Ameresco, Inc. (NYSE:AMRC), a leading energy efficiency and renewable energy company, today announced that Luzerne County Community College (LCCC) has contracted with Ameresco to renew and upgrade LCCC’s campus energy infrastructure and to institute energy efficiency measures at the College. The nearly $8 million Guaranteed Energy Savings Act (GESA) Energy Performance Contract (EPC) project is expected to save the College more than $576,000 annually in energy costs and operation and maintenance (O&M) savings for the next 15 years. In addition, the College will earn $122,757 in energy rebates and incentives as a result of implementing these measures under the GESA project…
The project includes energy efficiency and infrastructure upgrades to 17 campus buildings and over 474,900 square feet of space, and consists of 16 Energy Conservation Measures (ECMs) that will prove entirely self-funded within the 15-year repayment term. Ameresco services include project development engineering, GESA project modeling, ECM detailed design and engineering, project construction management, equipment and systems start-up and commissioning, post-construction monitoring, energy rebate application management, energy savings measurement and verification (short-term), and training of LCCC staff on all installed equipment and systems.

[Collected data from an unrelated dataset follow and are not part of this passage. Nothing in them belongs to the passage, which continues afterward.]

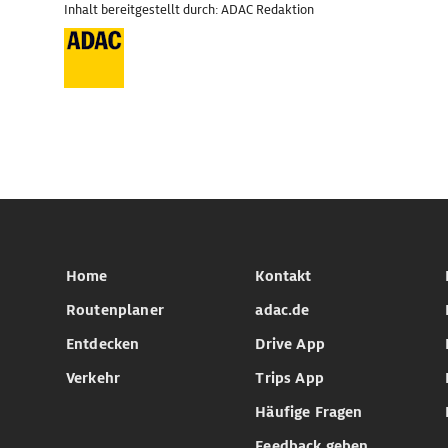
Inhalt bereitgestellt durch: ADAC Redaktion
Home
Kontakt
Routenplaner
adac.de
Entdecken
Drive App
Verkehr
Trips App
Häufige Fragen
Feedback geben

Some key capital improvements include the replacement of 21 outdated electric-resistance heating Roof Top Units (RTU), Heating and Ventilation Units (H&V), and Air Handling Units (AHU) with 21 new, natural gas fired RTU’s and AHU’s. This ECM included an energy/fuel conversion from electric heat to new more energy efficient natural gas supply and natural gas fired equipment and technology. Other improvements for LCCC include campus-wide LED lighting upgrades (interior, exterior and parking lot) and controls, a new chiller, HVAC control re-commissioning and upgrades, Variable Frequency Drives (VFD) installations, new energy efficient transformers, building infiltration reductions, water conservation measures, and new premium efficiency motor installations.
The GESA energy efficiency project is expected to reduce energy use by 4,571,800 kWh annually, and save LCCC more than $11,000,000 over the 15-year repayment term. It will also help to reduce the College’s greenhouse gas and carbon emissions by approximately 41,000 pounds. Work for the project will begin this fall.
Editor’s Note: The exciting thing about the Philadelphia Navy Yard project is that it’s right in the belly of the beast and by that I mean the home of the William Penn Foundation, funder of the Delaware Riverkeeper, the Clean Air Council and the New Jersey Chapter of the Sierra Club. All three organizations are unalterably opposed to all natural gas development and the pipelines to bring it to the Philadelphia area, even though we know the Riverkeeper/Povertykeeper operates out of natural gas heated space in nearby Bristol, Pennsylvania.